Peter Pan Collar

Example: Outcome
Figure A shows the collar that will be created in the step-by-step instructions below. Seam allowance, cutting instructions etc., have not been added.
Instructions (Peter Pan Collar) – Figure 1
- Trace the top part of the Bodice Front.
- Put the Bodice Back down with the shoulder line matching and touching at the neck point.
- Pivot the Bodice Back as shown, so that the blocks overlap at the shoulder point for 0.75-inch.
- Trace the top part of the Bodice Back.

Instructions (Peter Pan Collar) – Figure 2
Decide the width you want for your collar; I am making this 3-inches wide.- Draw the collar line on your blocks as shown; I have marked 3-inches down the Center Back (point A), on the shoulder line (point B) and down the Center Front (point C), and joined these three points with a curve.

Instructions (Peter Pan Collar) – Figure 3
- Draw the neckline curve from point D at the back, to point E at the front, touching at the shoulder point.
- Mark two notches as shown; the neckline and the shoulder line.
- The pattern piece is the shaded yellow area.

Instructions (Peter Pan Collar) – Figure 4a
- Trace the collar piece.
- Turn the tracing paper over and match up the CB line.
- Check the neckline curve and the collar curve – see Figure 4b.
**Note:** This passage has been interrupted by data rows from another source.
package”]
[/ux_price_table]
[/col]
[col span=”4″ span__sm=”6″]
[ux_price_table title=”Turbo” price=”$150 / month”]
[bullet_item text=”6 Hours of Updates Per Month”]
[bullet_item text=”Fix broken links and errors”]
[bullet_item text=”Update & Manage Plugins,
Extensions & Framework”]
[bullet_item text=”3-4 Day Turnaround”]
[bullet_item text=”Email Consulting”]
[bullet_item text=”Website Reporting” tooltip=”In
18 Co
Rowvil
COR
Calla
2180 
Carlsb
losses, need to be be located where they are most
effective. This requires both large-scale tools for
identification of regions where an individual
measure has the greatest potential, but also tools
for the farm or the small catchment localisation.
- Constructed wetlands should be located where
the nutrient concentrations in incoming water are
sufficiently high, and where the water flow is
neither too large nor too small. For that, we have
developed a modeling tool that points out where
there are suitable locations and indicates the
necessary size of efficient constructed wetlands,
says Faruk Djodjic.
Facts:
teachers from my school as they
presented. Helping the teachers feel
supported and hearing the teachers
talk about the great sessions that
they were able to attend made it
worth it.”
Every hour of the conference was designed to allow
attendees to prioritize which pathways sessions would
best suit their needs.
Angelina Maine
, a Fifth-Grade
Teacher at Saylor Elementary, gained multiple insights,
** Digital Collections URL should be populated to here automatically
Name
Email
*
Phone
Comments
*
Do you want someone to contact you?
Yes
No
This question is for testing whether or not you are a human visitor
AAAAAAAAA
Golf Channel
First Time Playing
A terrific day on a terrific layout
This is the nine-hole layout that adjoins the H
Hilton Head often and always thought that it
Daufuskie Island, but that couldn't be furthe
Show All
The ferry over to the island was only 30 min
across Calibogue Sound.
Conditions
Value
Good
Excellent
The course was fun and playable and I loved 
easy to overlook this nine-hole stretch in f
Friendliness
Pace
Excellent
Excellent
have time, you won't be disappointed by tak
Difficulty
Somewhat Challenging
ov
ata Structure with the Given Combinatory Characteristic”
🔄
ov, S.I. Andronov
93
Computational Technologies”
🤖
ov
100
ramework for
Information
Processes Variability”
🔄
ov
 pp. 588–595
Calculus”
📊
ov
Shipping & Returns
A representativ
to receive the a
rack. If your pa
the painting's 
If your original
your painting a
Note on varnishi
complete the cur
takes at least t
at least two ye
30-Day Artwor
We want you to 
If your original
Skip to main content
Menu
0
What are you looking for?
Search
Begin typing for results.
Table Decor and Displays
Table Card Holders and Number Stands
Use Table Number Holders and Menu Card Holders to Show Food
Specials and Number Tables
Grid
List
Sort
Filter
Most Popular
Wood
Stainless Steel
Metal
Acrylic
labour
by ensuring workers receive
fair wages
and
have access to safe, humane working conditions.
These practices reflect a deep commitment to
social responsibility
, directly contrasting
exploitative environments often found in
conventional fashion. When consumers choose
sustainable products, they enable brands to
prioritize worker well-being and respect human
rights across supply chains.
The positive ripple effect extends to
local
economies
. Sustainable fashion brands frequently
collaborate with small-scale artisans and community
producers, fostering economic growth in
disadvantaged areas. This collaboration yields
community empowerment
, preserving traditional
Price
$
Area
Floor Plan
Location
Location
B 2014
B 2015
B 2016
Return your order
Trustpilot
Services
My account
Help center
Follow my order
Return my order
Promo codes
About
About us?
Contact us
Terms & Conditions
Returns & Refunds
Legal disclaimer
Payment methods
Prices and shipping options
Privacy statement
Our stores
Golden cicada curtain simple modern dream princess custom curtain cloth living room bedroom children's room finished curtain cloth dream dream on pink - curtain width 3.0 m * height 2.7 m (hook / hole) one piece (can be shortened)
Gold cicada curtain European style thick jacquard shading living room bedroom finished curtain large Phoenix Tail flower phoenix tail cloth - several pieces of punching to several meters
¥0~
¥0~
Instructions (Peter Pan Collar) – Figure 4b
This is to show you what the CB neckline may look like; smooth (A), pokes up a bit at CB (B), and dips down a bit (C). You need to smooth out that curve. You may also need to smooth out the collar edge at the CB if you did not make the design line was at right angles at the CB (which obviously I didn’t).
Instructions (Peter Pan Collar) – Figure 5
You need to make an under-collar* so that the seam-line does not show; since it is smaller, it will pull the seam-line under.- Shave 1/8-inch off the collar from the collar edge (not the neckline edge) – that is, 1/8-inch at the CB line, reducing to zero when moving towards the CF.
- Mark two notches either side of the CB neckline edge – about 1/4-inch from the CB line.
- label
- mark grain-line
- make sure you have all necessary notches
- add seam allowance
*Note: As I’ve mentioned previously, making an under-collar pattern piece is necessary in the fashion/garment production industry (if an under-collar is required). However, if I am making the pattern just for myself and I am doing everything (i.e. not relying on someone else to know what the process is), I just make the collar pattern piece and cut two of the fabric; then I trim the piece from the fabric for the under-collar. I prefer this to spending the time creating the second pattern piece.

2 Responses
Wow have been looking for this pattern for very long thank you for the information can you send the colour pattern.
Hi there,
Sorry but I really don’t understand what you mean by “sending you the colour pattern.”